# Will big data bring a return of sampling statistics? And a review of Aaron Strauss's talk at DSDC

This guest post by Tommy Jones was originally published on Biased Estimates. Tommy is a statistician or data scientist -- depending on the context -- in Washington, DC. He is a graduate of Georgetown's MS program for mathematics and statistics. Follow him on Twitter @thos_jones.

### Some Background

#### What is sampling statistics?

Sampling statistics concerns the planning, collection, and analysis of survey data. When most people take a statistics course, they are learning "model-based" statistics. (Model-based statistics is not the same as statistical modeling, stick with me here.) Model-based statistics uses a mathematical function to model the distribution of an infinitely-sized population to quantify uncertainty. Sampling statistics, however, uses a priori knowledge of the size of the target population to inform quantifying uncertainty. The big lesson I learned after taking survey sampling is that if you assume the correct model, then the two statistical philosophies agree. But if your assumed model is wrong, the two approaches give different results. (And one approach has fewer assumptions, bee tee dubs.)
Sampling statistics also has a big bag of other tricks, too many to do justice here. But it provides frameworks for handling missing or biased data, combining data on subpopulations whose sample proportions differ from their proportions of the population, how to sample when subpopulations have very different statistical characteristics, etc.
As I write this, it is entirely possible to earn a PhD in statistics and not take a single course in sampling or survey statistics. Many federal agencies hire statisticians and then send them immediately back to school to places like UMD's Joint Program in Survey Methodology. (The federal government conducts a LOT of surveys.)
I can't claim to be certain, but I think that sampling statistics became esoteric for two reasons. First, surveys (and data collection in general) have traditionally been expensive. Until recently, there weren't many organizations except for the government that had the budget to conduct surveys properly and regularly. (Obviously, there are exceptions.) Second, model-based statistics tend to work well and have broad applicability. You can do a lot with a laptop, a .csv file, and the right education. My guess is that these two factors have meant that the vast majority of statisticians and statistician-like researchers have become consumers of data sets, rather than producers. In an age of "big data" this seems to be changing, however.

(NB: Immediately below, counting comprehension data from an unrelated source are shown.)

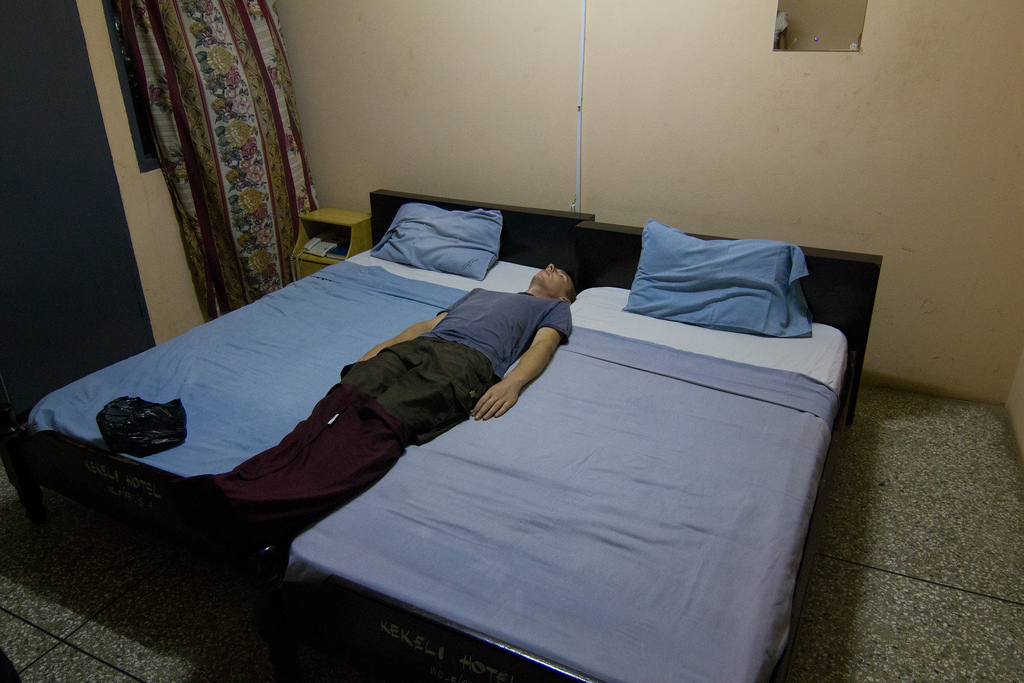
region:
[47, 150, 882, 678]
Man lying in the middle of two twin beds.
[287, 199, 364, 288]
A small yellow nightstand.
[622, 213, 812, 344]
Pillow with a blue pillowcase.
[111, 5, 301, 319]
Long curtain in front of window frame.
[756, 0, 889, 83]
Cubby hole in the wall.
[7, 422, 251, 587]
Name of bed on the footboard.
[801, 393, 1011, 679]
Speckled, tiled flooring.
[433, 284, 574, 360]
Blue t-shirt with short sleeves.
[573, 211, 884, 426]
Rectangular dark headboard on bed.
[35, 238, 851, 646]
Blue and white sheets on bed.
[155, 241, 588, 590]
person laying on bed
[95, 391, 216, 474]
a black bag on bed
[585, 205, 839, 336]
a blue pillow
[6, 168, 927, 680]
two beds pushed together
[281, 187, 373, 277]
a yellow nightstand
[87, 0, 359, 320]
a curtain on a window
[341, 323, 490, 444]
pants are green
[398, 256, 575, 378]
the man's shirt is grey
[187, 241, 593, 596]
man laying between two beds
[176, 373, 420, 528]
a blanket on man's legs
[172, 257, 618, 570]
A man lying down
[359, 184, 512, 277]
The blue pillow to the left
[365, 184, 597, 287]
The headboard to the left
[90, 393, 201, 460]
The black bag on the bed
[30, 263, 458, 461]
The blue sheet on the left bed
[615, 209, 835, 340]
The blue pillow on the right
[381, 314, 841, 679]
The blue sheet on the right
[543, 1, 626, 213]
The white pipe on the wall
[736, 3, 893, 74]
The square hole in the wall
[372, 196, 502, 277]
pillow with blue case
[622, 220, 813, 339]
pillow with blue case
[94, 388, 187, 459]
black plastic bag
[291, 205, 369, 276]
yellow colored night stand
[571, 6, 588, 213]
small white stripe on the wall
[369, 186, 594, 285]
black head board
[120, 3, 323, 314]
curtain with a floral pattern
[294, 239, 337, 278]
white corded telephone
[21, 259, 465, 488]
light blue comforter on a bed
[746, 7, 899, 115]
a mirror on the bed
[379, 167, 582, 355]
a pillow is blue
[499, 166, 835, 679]
a mattress on the bed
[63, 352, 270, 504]
a bag on the bed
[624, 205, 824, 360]
a blue pillow on the bed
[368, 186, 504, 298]
a blue pillow on a bed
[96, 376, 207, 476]
a small black bag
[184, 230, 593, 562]
a man lying between beds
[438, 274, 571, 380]
the shirt is blue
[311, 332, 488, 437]
the shorts are brown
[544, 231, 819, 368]
a blue pillow on a bed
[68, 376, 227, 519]
a black bag on the bed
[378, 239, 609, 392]
a man on the bed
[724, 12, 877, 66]
a marrow on the wall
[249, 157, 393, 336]
a brown table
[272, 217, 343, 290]
a white phone on the table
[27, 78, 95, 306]
a dark gray door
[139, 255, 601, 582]
a man with blue and gray on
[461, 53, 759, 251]
a wall panted pink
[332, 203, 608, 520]
A man laying between two beds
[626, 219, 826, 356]
A blue pillow on the bed.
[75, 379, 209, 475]
A black plastic bag on the bed.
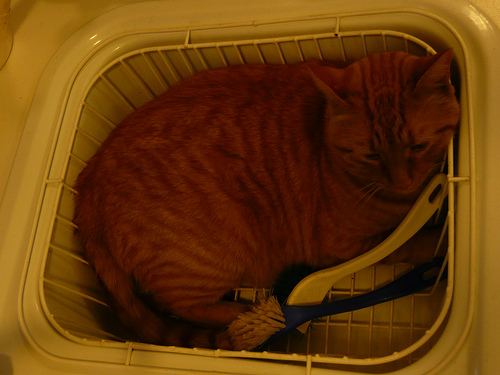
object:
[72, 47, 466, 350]
cat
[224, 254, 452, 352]
scrub brush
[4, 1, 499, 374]
sink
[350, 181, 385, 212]
whisker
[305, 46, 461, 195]
head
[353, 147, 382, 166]
eye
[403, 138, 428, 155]
eye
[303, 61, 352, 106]
ear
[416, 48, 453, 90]
ear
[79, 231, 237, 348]
tail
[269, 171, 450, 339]
scrub brush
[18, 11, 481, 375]
wire basket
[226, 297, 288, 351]
bristles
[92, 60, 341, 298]
body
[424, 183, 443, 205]
opening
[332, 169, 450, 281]
handle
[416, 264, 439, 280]
opening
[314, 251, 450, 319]
handle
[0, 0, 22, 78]
jar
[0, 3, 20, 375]
shelf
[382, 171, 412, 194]
nose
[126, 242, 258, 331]
hind leg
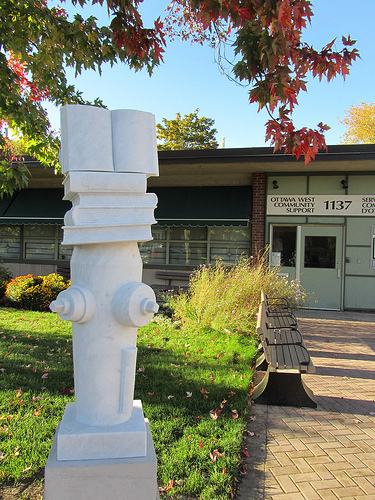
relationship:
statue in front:
[38, 101, 158, 490] [9, 284, 372, 499]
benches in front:
[255, 295, 312, 407] [9, 284, 372, 499]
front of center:
[9, 284, 372, 499] [2, 157, 372, 312]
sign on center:
[268, 195, 374, 215] [2, 157, 372, 312]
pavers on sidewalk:
[266, 410, 373, 496] [266, 308, 370, 498]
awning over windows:
[8, 186, 250, 225] [2, 226, 249, 268]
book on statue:
[60, 106, 162, 177] [38, 101, 158, 490]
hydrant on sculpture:
[51, 245, 154, 423] [38, 101, 158, 490]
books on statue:
[62, 172, 159, 243] [38, 101, 158, 490]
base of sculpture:
[47, 402, 158, 499] [38, 101, 158, 490]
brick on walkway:
[266, 410, 373, 496] [266, 308, 370, 498]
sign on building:
[268, 195, 374, 215] [2, 157, 372, 312]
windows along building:
[2, 226, 249, 268] [2, 157, 372, 312]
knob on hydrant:
[138, 299, 161, 319] [51, 245, 154, 423]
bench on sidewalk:
[255, 295, 312, 407] [266, 308, 370, 498]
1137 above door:
[326, 201, 351, 211] [298, 223, 344, 313]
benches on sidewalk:
[255, 295, 312, 407] [266, 308, 370, 498]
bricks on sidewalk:
[266, 410, 373, 496] [266, 308, 370, 498]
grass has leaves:
[8, 308, 253, 492] [27, 331, 73, 399]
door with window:
[298, 223, 344, 313] [304, 235, 337, 269]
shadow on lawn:
[5, 329, 248, 419] [8, 308, 253, 492]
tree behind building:
[160, 113, 220, 152] [2, 157, 372, 312]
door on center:
[298, 223, 344, 313] [2, 157, 372, 312]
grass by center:
[8, 308, 253, 492] [2, 157, 372, 312]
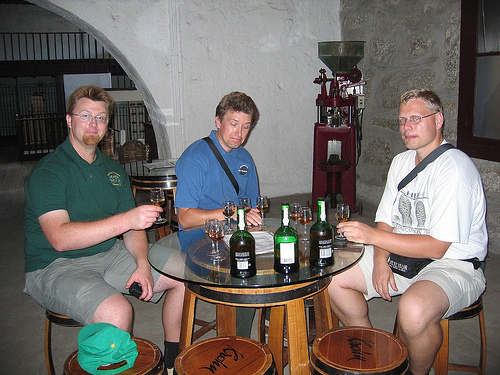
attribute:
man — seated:
[21, 84, 181, 358]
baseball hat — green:
[76, 322, 138, 374]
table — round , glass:
[148, 214, 367, 374]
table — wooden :
[149, 193, 369, 306]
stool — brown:
[297, 314, 411, 374]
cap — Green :
[72, 320, 134, 373]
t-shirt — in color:
[14, 135, 141, 278]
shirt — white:
[387, 177, 455, 247]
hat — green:
[64, 315, 141, 366]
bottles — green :
[226, 203, 338, 280]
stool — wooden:
[432, 297, 487, 373]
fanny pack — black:
[384, 252, 437, 277]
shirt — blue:
[164, 140, 263, 249]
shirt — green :
[21, 135, 138, 273]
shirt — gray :
[374, 140, 487, 265]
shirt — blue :
[173, 128, 260, 254]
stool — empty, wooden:
[172, 335, 277, 372]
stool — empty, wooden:
[307, 326, 410, 373]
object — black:
[124, 274, 152, 301]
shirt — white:
[357, 138, 484, 295]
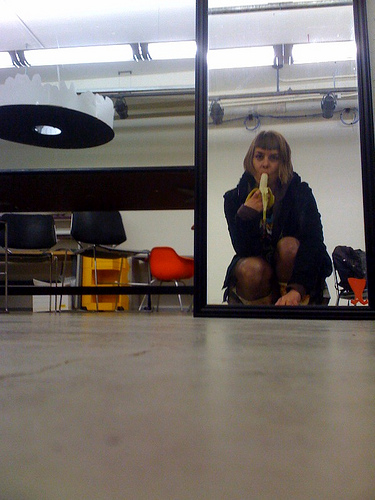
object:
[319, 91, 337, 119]
spotlight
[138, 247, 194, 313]
chair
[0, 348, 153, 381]
crack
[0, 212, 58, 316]
chair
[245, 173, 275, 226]
banana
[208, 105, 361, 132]
wires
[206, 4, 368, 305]
wall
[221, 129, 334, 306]
woman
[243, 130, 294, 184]
hair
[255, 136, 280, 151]
bangs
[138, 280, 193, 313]
legs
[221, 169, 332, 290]
coat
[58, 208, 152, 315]
chair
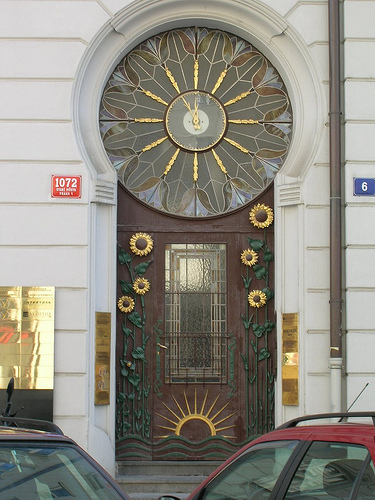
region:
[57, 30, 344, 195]
A clock on a building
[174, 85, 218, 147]
the hands of a clock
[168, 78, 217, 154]
The gold hand of a clock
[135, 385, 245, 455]
A gold sun design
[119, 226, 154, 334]
three yellow flowers on a door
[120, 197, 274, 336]
six yellow flowers on a door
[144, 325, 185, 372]
the handle on a door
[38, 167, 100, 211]
white numbers on a red sign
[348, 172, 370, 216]
a white number on a blue sign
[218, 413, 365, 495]
the top of a red car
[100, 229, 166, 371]
daisies on the door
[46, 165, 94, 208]
1072 red sign on building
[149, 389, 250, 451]
sun decoration on bottom of door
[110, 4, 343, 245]
clock above the door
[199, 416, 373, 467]
red car in front of door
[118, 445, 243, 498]
steps to the door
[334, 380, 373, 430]
car antenna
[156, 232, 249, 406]
decorative glass in the door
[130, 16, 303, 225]
stained glass flowers on the clock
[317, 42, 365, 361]
brown pipe on building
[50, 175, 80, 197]
red sign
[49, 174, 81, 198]
red sign with a white print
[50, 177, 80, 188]
1072 printed in white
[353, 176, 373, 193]
blue number sign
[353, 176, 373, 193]
6 printed on a blue sign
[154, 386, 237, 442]
yellow sun design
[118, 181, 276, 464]
brown door with a floral and sun design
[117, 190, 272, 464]
brown door with a green and yellow design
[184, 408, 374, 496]
parked red car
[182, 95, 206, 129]
golden clock hands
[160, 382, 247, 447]
a sun on a door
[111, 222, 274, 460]
a decorated brown wood door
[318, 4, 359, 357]
a long brown drain pipe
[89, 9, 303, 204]
a large round window above a door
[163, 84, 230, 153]
a clock in a window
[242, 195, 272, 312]
sunflowers decorating a door frame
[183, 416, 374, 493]
a red car in front of a building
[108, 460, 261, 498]
stone steps going up to a building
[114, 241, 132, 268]
a green leaf on a door frame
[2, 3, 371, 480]
a beautiful white building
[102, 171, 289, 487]
large tall wooden door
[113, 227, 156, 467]
decorative sunflower carving on wooden door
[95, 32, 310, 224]
large round stained glass window containing clock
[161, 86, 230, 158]
glass and metal clock within stained glass window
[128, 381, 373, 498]
red car parked in front of house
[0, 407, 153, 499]
dark blue car parked outside house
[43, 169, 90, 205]
rectangular red sign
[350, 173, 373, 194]
small blue sign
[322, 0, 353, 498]
tall thick pipe attached to building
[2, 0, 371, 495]
front of large white building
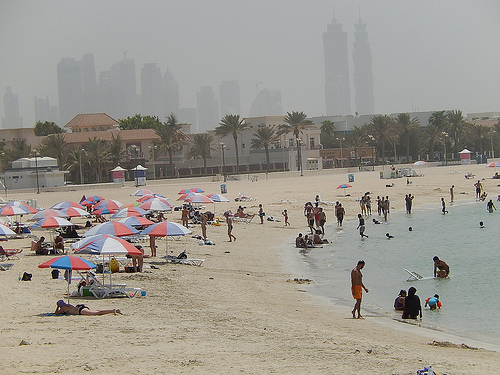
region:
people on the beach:
[20, 181, 363, 323]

Response rates for surveys have been dropping for years, causing frustration among statisticians and skepticism from the public. Having a lower response rate doesn't just mean your confidence intervals get wider. Given the nature of many surveys, it's possible (if not likely) that the probability a person responds to the survey may be related to one or a combination of relevant variables. If unaddressed, such non-response can damage an analysis. Addressing the problem drives up the cost of a survey, however.
Consider measuring unemployment. A person is considered unemployed if they don't have a job and they are looking for one. Somebody who loses their job may be less likely to respond to the unemployment survey for a variety of reasons. They may be embarrassed, they may move back home, they may have lost their house! But if the government sends a survey or interviewer and doesn't hear back, how will it know if the respondent is employed, unemployed (and looking), or off the job market completely? So, they have to find out. Time spent tracking a respondent down is expensive!
So, if you are collecting data that requires a response, you must consider who isn't responding and why. Many people anecdotally chalk this effect up to survey fatigue. Aren't we all tired of being bombarded by websites and emails asking us for "just a couple minutes" of our time? (Businesses that send a satisfaction survey every time a customer contacts customer service take note; you may be your own worst data-collection enemy.)

### In Practice: Political Polling in 2012 and Beyond

In context of the above, Aaron Strauss's February 25th talk at DSDC was enlightening. Aaron's presentation was billed as covering "two things that people in [Washington D.C.] absolutely love. One of those things is political campaigns. The other thing is using data to estimate causal effects in subgroups of controlled experiments!" Woooooo! Controlled experiments! Causal effects! Subgroup analysis! Be still, my beating heart.
Aaron earned a PhD in political science from Princeton and has been involved in three of the last four presidential campaigns designing surveys, analyzing collected data, and providing actionable insights for the Democratic party. His blog is here. (For the record, I am strictly non-partisan and do not endorse anyone's politics though I will get in knife fights over statistical practices.)

In an hour-long presentation, Aaron laid a foundation for sampling and polling in the 21st century, revealing how political campaigns and businesses track our data, analyze it, and what the future of surveying may be. The most profound insight I got was to see how the traditional practices of sampling statistics were being blended with 21st century data collection methods, through apps and social media. Whether these changes will address the decline is response rates or only temporarily offset them remains to be seen.Some highlights:

• The number of households that have only wireless telephone service is reaching parity with the number having land line phone service. When considering only households with children (excluding older people with grown children and young adults without children) the number sits at 45 percent.
• Offering small savings on wireless bills may incentivize the taking of flash polls through smart phones.
• Reducing the marginal cost of surveys allows political pollsters to design randomized controlled trials, to evaluate the efficacy of different campaign messages on voting outcomes. (As with all things statistics, there are tradeoffs and confounding variables with such approaches.)